RAEDER: This happened between 1919 and 1925 for the most part. In any case I had nothing to do with these matters.
DR. SIEMERS: Number 4 is very simple: “Deviation from the places settled by the Entente for the disposition of coastal batteries.”
RAEDER: Previously, up to the time of the World War, especially the heavy batteries and the medium-sized batteries were placed very close to each other, or rather in the batteries the guns were placed very close to each other. According to our experience in the World War the heavy and medium-sized guns within the batteries were placed further apart, so that a single hit would not destroy several guns at once. For this reason we re-arranged these heavy and medium batteries and moved the guns a little further apart. For that reason they were no longer exactly in the places where they had been at the time of the Treaty.

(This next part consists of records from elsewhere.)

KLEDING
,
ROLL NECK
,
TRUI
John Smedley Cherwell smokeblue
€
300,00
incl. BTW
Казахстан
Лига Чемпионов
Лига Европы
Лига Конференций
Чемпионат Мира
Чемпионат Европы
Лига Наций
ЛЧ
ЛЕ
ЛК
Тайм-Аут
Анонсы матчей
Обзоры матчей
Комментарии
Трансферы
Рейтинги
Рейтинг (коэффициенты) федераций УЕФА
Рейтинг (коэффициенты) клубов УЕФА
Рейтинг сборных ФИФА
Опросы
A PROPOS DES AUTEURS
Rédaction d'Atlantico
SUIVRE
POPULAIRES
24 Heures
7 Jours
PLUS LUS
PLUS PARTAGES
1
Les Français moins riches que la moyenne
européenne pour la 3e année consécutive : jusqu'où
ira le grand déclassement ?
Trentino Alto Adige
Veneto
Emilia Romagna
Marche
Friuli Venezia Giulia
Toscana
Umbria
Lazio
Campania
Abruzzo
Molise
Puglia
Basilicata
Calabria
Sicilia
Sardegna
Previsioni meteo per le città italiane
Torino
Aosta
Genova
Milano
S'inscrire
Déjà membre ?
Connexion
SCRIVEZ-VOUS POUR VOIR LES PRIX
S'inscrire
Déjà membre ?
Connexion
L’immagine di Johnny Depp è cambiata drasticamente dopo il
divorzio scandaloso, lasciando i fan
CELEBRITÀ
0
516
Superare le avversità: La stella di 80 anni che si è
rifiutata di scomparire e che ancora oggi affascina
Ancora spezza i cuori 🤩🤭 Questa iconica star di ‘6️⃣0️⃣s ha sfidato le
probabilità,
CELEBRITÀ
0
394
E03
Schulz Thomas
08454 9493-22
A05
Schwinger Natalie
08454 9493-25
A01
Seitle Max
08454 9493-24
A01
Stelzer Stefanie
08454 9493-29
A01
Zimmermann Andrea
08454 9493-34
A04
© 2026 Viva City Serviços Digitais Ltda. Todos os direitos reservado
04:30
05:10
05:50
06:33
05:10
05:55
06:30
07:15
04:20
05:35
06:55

Otherwise nothing was changed.
DR. SIEMERS: Would not these things have been approved by the Control Commission because they were purely technical?
RAEDER: I cannot say, I never took part in these negotiations.
DR. SIEMERS: Number 5 concerns the laying of gun platforms for artillery batteries and the storing of A. A. ammunition. In Column 2 there is again the question of changing to a different place than that allowed by the Entente. Does the same thing apply here as to Number 4?
RAEDER: No, not completely. We wanted to put the A. A. batteries where they were particularly useful and could be fully utilized, whereas the Commission did not want to have them at these places. As a result we left the A. A. batteries where they were; but at other points we prepared so-called gun platforms, which were improvised wooden platforms, so that in case of attack from any enemy we could set up the A. A. guns in order to use them most effectively. In the same way...
DR. SIEMERS: This is only a question then of platforms for an A. A. battery, only the foundations for a defense?
RAEDER: Yes, only foundations.
DR. SIEMERS: Then comes Number 6: “Laying gun platforms in the Kiel area.”